40.    Il est clair que la politique qui doit être développée par chaque Unité doit refuser l’admission à un programme de formation à tous les candidats qui sont activement homosexuels. La même chose vaut pour tout candidat qui est hétérosexuel actif. Avant l’admission à un programme de formation, un candidat doit montrer qu’il est sérieusement capable d’entreprendre un programme et un style de vie de célibat. Cela signifie ordinairement une vie de célibat pour au moins deux ans avant d’être accepté.

41.    La même chose est vraie pour ceux qui supportent la soi-disant culture gaie.
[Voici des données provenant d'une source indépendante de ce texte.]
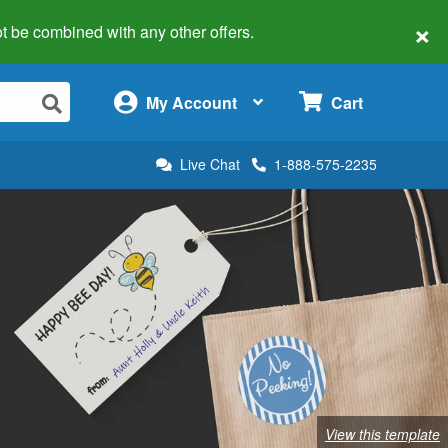
×
 not be combined with any other offers.
×
My Account
Cart
Live Chat
1-888-575-2235
View this template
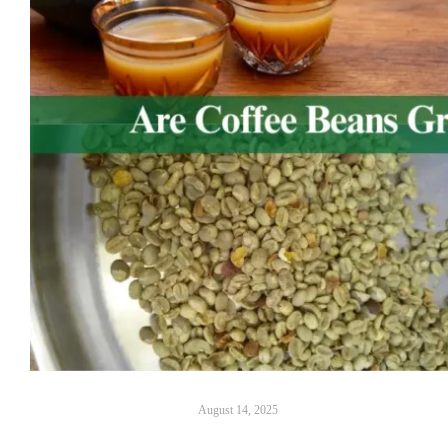
August 14, 2025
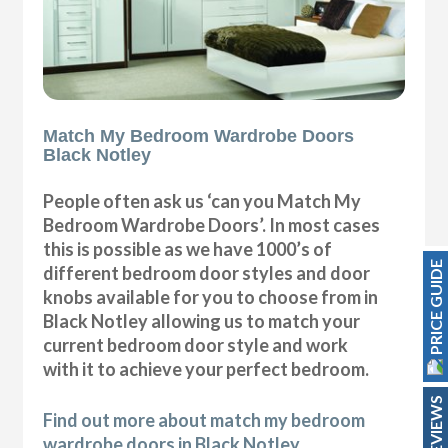
Match My Bedroom Wardrobe Doors
Black Notley
People often ask us ‘can you Match My
Bedroom Wardrobe Doors’. In most cases
this is possible as we have 1000’s of
PRICE GUIDE
different bedroom door styles and door
knobs available for you to choose from in
Black Notley allowing us to match your
current bedroom door style and work
with it to achieve your perfect bedroom.
REVIEWS
Find out more about match my bedroom
wardrobe doors in Black Notley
Cela signifie les hommes qui ne peuvent pas se sentir à l’aise autrement qu’avec d’autres hommes gais, et ont un besoin irrésistible de fréquenter des milieux gais afin de socialiser avec d’autres hommes gais. Cette conduite peut indiquer une sexualité non-intégrée et un manque de maturité affective. Supporter la ‘soi-disant culture gaie’ ne signifie pas ceux qui font du ministère aux hommes engagés dans cette ‘soi-disant culture gaie’ ou ceux qui parlent contre la discrimination sexuelle. Ces deux activités cependant doivent être sérieusement contrôlées par ceux qui acceptent des candidats à nos programmes de formation. Ce même sérieux discernement est aussi nécessaire pour les candidats hétérosexuels qui sont engagés dans une culture hétérosexuelle malsaine, qui peut être indiquée par une préoccupation excessive avec les femmes et les fréquentations des bars, des clubs et de lieux semblables.
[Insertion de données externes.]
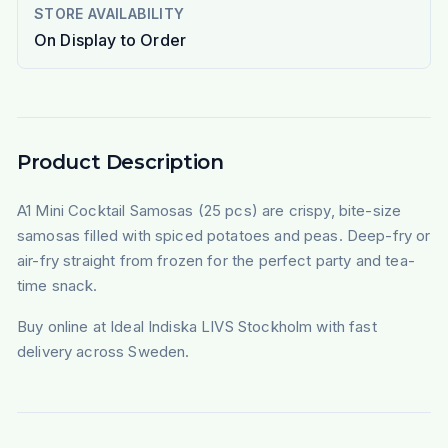
STORE AVAILABILITY
On Display to Order
Product Description
A1 Mini Cocktail Samosas (25 pcs) are crispy, bite-size
samosas filled with spiced potatoes and peas. Deep-fry or
air-fry straight from frozen for the perfect party and tea-
time snack.
Buy online at Ideal Indiska LIVS Stockholm with fast
delivery across Sweden.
42.    Il est moins clair ce qu’on signifie par ‘tendances homosexuelles profondément enracinées’. Quelques-uns comprennent que cela signifie simplement ‘une orientation homosexuelle’, alors que d’autres comprennent que cela fait référence à la force centrale de l’orientation homosexuelle dans la vie de la personne en question, et à l’incapacité d’exercer un contrôle approprié sur ses sentiments ou actions sexuelles. Le document du Vatican lui-même est hautement nuancé. Il est significatif que le document n’emploie pas le terme communément accepté ‘d’orientation homosexuelle’.

43.    Le P. Timothy Radcliffe, OP, l’ancien Général des Dominicains dit: «Peut-être que la formule ‘tendances profondément encrées’ est mieux comprise comme signifiant quelqu’un dont les orientations sexuelles sont si centrales à la compréhension de lui-même qu’elles sont si fortes qu’elles dominent d’une façon obsessive son imagination.» Le P. William Barry, S.J. (prêtre psychologue) est d’accord: «J’interprète les paroles du paragraphe sur les ‘tendances profondément ancrées’ comme se référant à celui dont la vie semble se focaliser sur la sexualité, qui semble si obsédé par elle, qu’il guette chaque allusion sexuelle dans les conversations, et non pas aux hommes et aux femmes qui sont confortables dans leur sexualité et sont capables d’aimer avec désintéressement et travailler effectivement seul et avec les autres.»

44.    Une personne qui est tellement obsédée par la sexualité (soit homosexuelle ou hétérosexuelle) qu’elle ne peut pas contrôler ses désirs, arriver à l’intégration et atteindre une maturité affective, ne doit pas être admise au sacerdoce ou à la vie religieuse. Des tendances si profondément ancrées excluent un individu de l’admission à nos programmes de formation.

45.    Les importants problèmes traités dans le document de 2005 sont le degré de maturité affective, morale et spirituelle, la capacité de contact avec les hommes et les femmes, le sens d’intégration personnelle, et la capacité de vivre un célibat et un style de vie en santé. Si quelqu’un possède ces qualités, il ne devrait pas avoir de raison de lui refuser l’admission à un programme de formation.

46.    Dans le développement d’une politique claire sur l’admission de personnes avec des tendances homosexuelles, on invite les Unités à prendre au sérieux les déclarations du Vatican, l’interprétation des experts et l’expérience de notre vie Apostolique.